In summary: get indexed, optimize based on the way people search, submit a data feed, monitor improvement, be persistent/patient. If you see that you're still not ranked, you might have a duplicate content penalty or over-optimization.
The final speaker is Jake Baillie, managing director of STN labs.
He focuses on duplicate content - why it happens on websites and how you can control it.
Dr. Phil's duplicate content primer: "To take control of your problems, you have to understand why they happen." The biggest cause of duplicate content on dynamic websites is circular navigation. Brand/category/item, category/brand/item, etc. When you build, for example, e-commerce sites, you have multiple ways to get to the same result. You need to be consistent on how to access certain content. If you have a page on red widgets, make sure the URL to that is always the same.
Print-friendly pages, by definition, are duplicate pieces of content. Use CSS to style and JavaScript to flip between them. In a pinch, block the other content from search engines.
Designers have this mental block - to slash or not to slash, that is the question. Pick a directory index format, and be consistent. This causes 60% of duplicate content issues.
Looks don't count - you need content on your pages. Lack of content causes stoppage of indexing. Stoppage of indexing causes lack of rankings. E-commerce sites are a problem.
You might have issues with your registrar's DNS redirection service - 301 redirects are the best way to do it. Different URLs - same page. DOn't use cloaking scripts you don't understand.
Contnet : URL - always one-to-one relationship. The golden rule to avoid duplicate content issues.

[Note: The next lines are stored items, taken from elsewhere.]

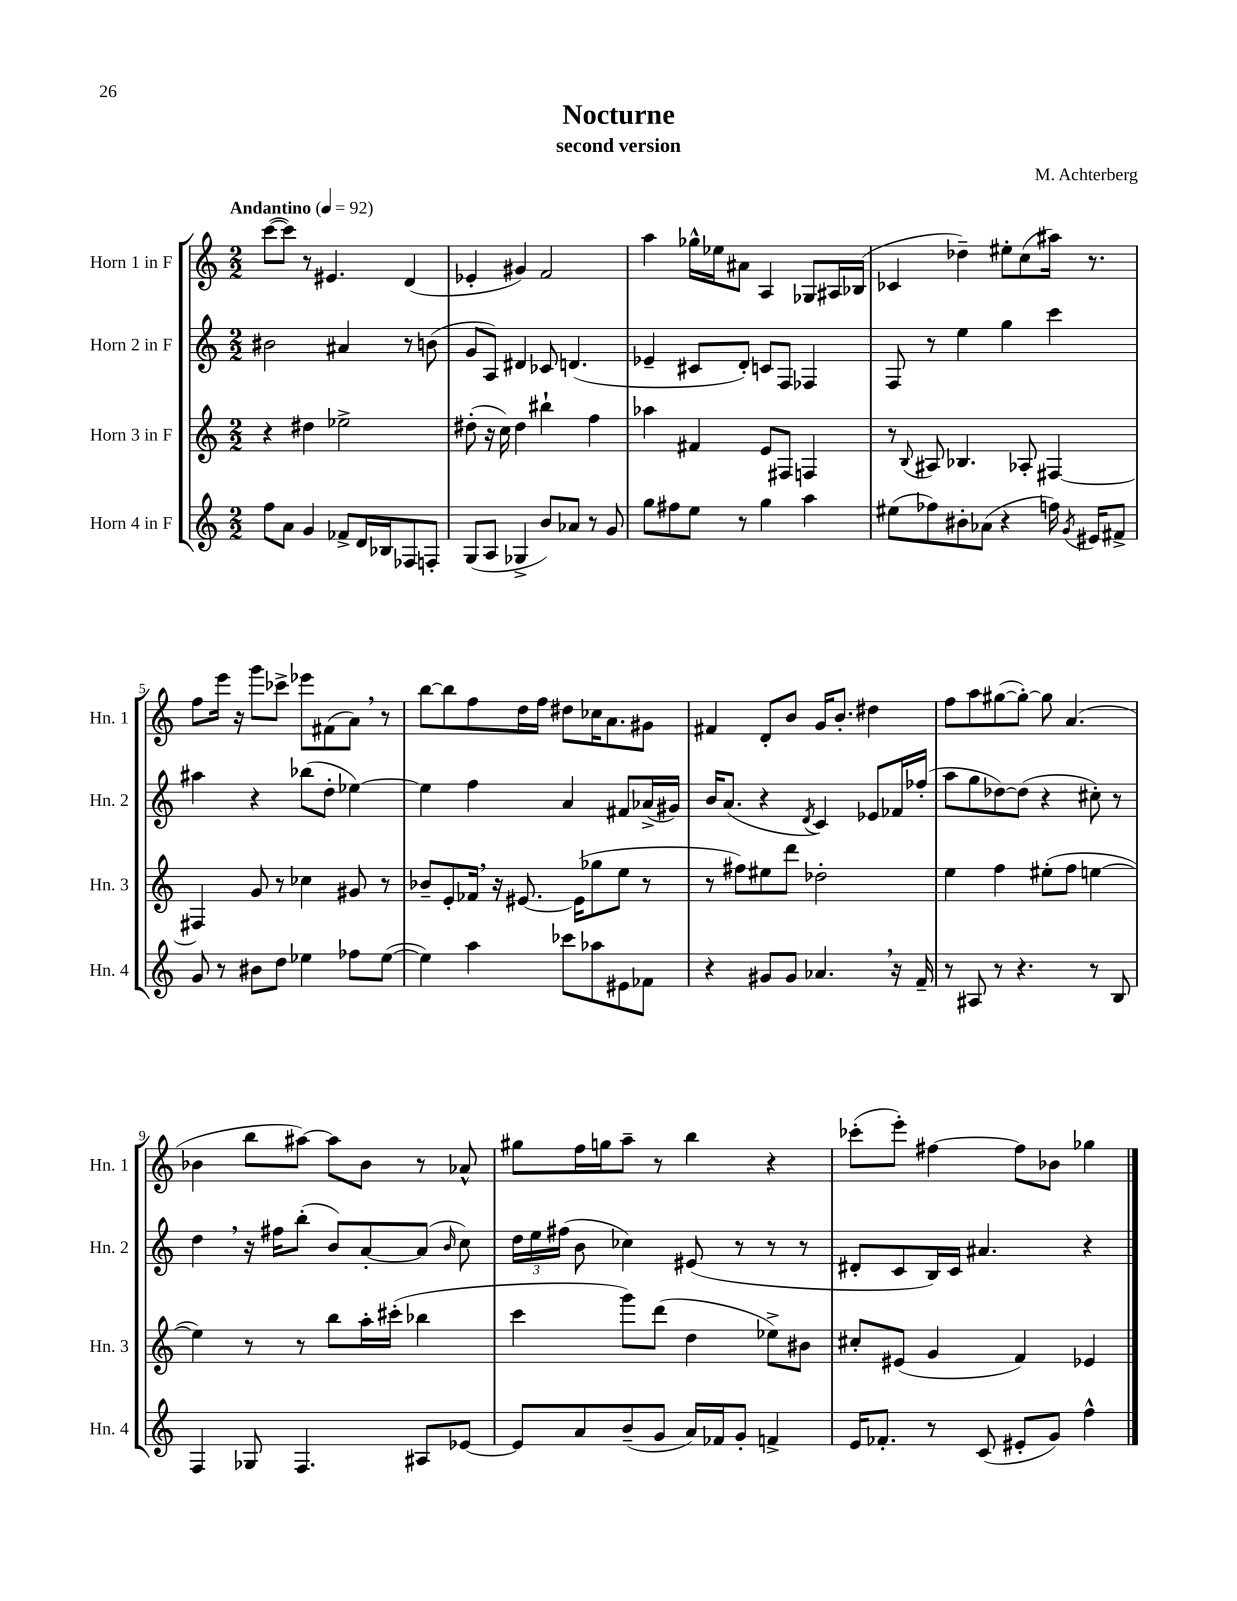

**kern	**kern	**kern	**kern
*staff4	*staff3	*staff2	*staff1
*clefG2	*clefG2	*clefG2	*clefG2
*k[]	*k[]	*k[]	*k[]
*M2/2	*M2/2	*M2/2	*M2/2
*MM92	*MM92	*MM92	*MM92
8ff\L	4r	2b#\	([8ccc\L
8a\J	.	.	8ccc\]J)
4g/	4dd#\	.	8r
.	.	.	4.e#/
8f-^/L	2ee-^\	4a#/	.
16d/L	.	.	.
16B-/J	.	.	.
8F-/	.	8r	(4d/
8F'/J	.	(8b\	.
=	=	=	=
(8G/L	(8dd#'\	8g/L	4e-'/
8A/J	16r	8A/J)	.
.	16cc\)	.	.
4G-^/	4dd#\	4d#/	4g#/)
8b/L)	4bb#`\	8c-/	2f/
8a-/J	.	(4.d/	.
8r	4ff\	.	.
8g/	.	.	.
=	=	=	=
8gg\L	4aa-\	4e-~/	4aa\
8ff#\	.	.	.
8ee\J	4f#/	8c#/L	16gg-^^\LL
.	.	.	16ee-\J
8r	.	8d'/J)	8a#\J
4gg\	8e/L	8c/L	4A/
.	8F#/J	8F/J	.
4aa\	4F/	4F-/	8G-/L
.	.	.	16A#/L
.	.	.	(16B-/JJ
=	=	=	=
(8ee#\L	8r	8F/	4c-/
.	8qqB/	.	.
8ff-\)	8A#/	8r	.
8b#'\	4.B-/	4ee\	4dd-~\)
(8a-\J	.	.	.
4r	.	4gg\	8ee#'\L
.	8A-'/	.	(8cc\
16ff\)	[4F#/	4ccc\	16aa#\Jk)
8qg/	.	.	.
16e#/LK	.	.	8.r
8f#^/J	.	.	.
=	=	=	=
8g/	4F#/]	4aa#\	8ff\L
8r	.	.	16eee\Jk
.	.	.	16r
8b#\L	8g/	4r	8ggg\L
8dd\J	8r	.	8ccc-^\J
4ee-\	4cc-\	(8bb-\L	8eee-\L
.	.	8dd'\J	(8f#\
8ff-\L	8g#/	[4ee-\)	8a\J)
([8ee-\J	8r	.	8r
=	=	=	=
4ee-\])	8b-~/L	4ee-\]	[8bb\L
.	8e'/	.	8bb\]
4aa\	16f-/Jk	4ff\	8ff\
.	16r	.	.
.	[8.e#/	.	16dd\L
.	.	.	16ff\JJ
8ccc-\L	.	4a/	8dd#\L
.	(16e#\]LK	.	.
8aa-\	8gg-\	.	16cc-\K
.	.	.	8.a\
8e#\	8ee\J	8f#/L	.
8f-\J	8r	(16a-^/L	8g#\J
.	.	16g#/JJ)	.
=	=	=	=
4r	8r	16b/LK	4f#/
.	.	(8.a/J	.
.	8ff#\L)	.	.
8g#/L	8ee#\	4r	8d'/L
8g#/J	8ddd\J	.	8b/J
.	.	8qd/	.
4.a-/	2dd-'\	4c/)	16g/LK
.	.	.	8.b'/J
.	.	8e-/L	4dd#\
16r	.	16f-/L	.
16f~/	.	(16ff-'/JJ	.
=	=	=	=
8r	4ee\	8aa\L	8ff\L
8A#/	.	8gg\	8aa\
8r	4ff\	[8dd-\)	([8gg#\
4.r	.	(8dd-\]J	8gg#'\_J)
.	(8ee#'\L	4r	8gg#\]
.	8ff\J	.	(4.a/
8r	[4ee\	8cc#'\)	.
8B/	.	8r	.
=	=	=	=
4F/	4ee\])	4dd\	4b-\
8G-/	8r	16r	8bb\L
.	.	16ff#\LK	.
4.F/	8r	(8bb'\J	[8aa#\J)
.	8bb\L	8b/L)	8aa#\]L
.	16aa'\L	[8a'/	8b-\J
.	(16ccc#'\JJ	.	.
8A#/L	4bb-\	(8a/]J	8r
.	.	16qqb/	.
[8e-/J	.	8cc\)	8a-^^/
=	=	=	=
8e-/]L	4ccc\	24dd\LL	8gg#\L
.	.	24ee\	.
.	.	(24ff#\JJ	.
8a/	.	8b\	16ff\L
.	.	.	16gg\J
(8b~/	8ggg\L)	4cc-\)	8aa~\J
8g/J	(8ddd\J	.	8r
16a/LL)	4dd\	(8e#/	4bb\
16f-/J	.	.	.
8g'/J	.	8r	.
4f^/	8ee-^\L)	8r	4r
.	8b#\J	8r	.
=	=	=	=
16e/LK	8cc#'/L	8d#'/L	(8ccc-'\L
8.f-'/J	.	.	.
.	(8e#/J	8c/	8eee'\J)
8r	4g/	16B/L)	[4ff#\
.	.	16c/JJ	.
(8c/	.	4.a#/	.
8e#'/L	4f/)	.	8ff#\]L
8g/J)	.	.	8b-\J
4ff^^\	4e-/	4r	4gg-\
==	==	==	==
*-	*-	*-	*-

Enjoyable image service - if you are selling a product and someone links to the picture on eBay, you can use mod_rewrite to serve them a different image. You can also do a price swap RegEx example. What Jake is trying to say is that with modern webservers and dynamic sites, if you can think of a condition to test for, you can act upon this condition: competitors, time of day, type of browser, length of visit, number of visitors, your mood, etc. If someone requests 200 pages in 30 seconds, it's probably not the kind of visitor you want - but you would want exceptions to be made for spiders.
A few years ago, Jake focused on shortening URLs for search engines, but there are a lot more ways to focus on mod_rewrite to be creative with your results.
Other ideas for harassing your competitors: 403 - access forbidden, 404 page not found, different pages, sounds/lights/pictures/movies, annoying JavaScript, their own website, track. This is good for testing too.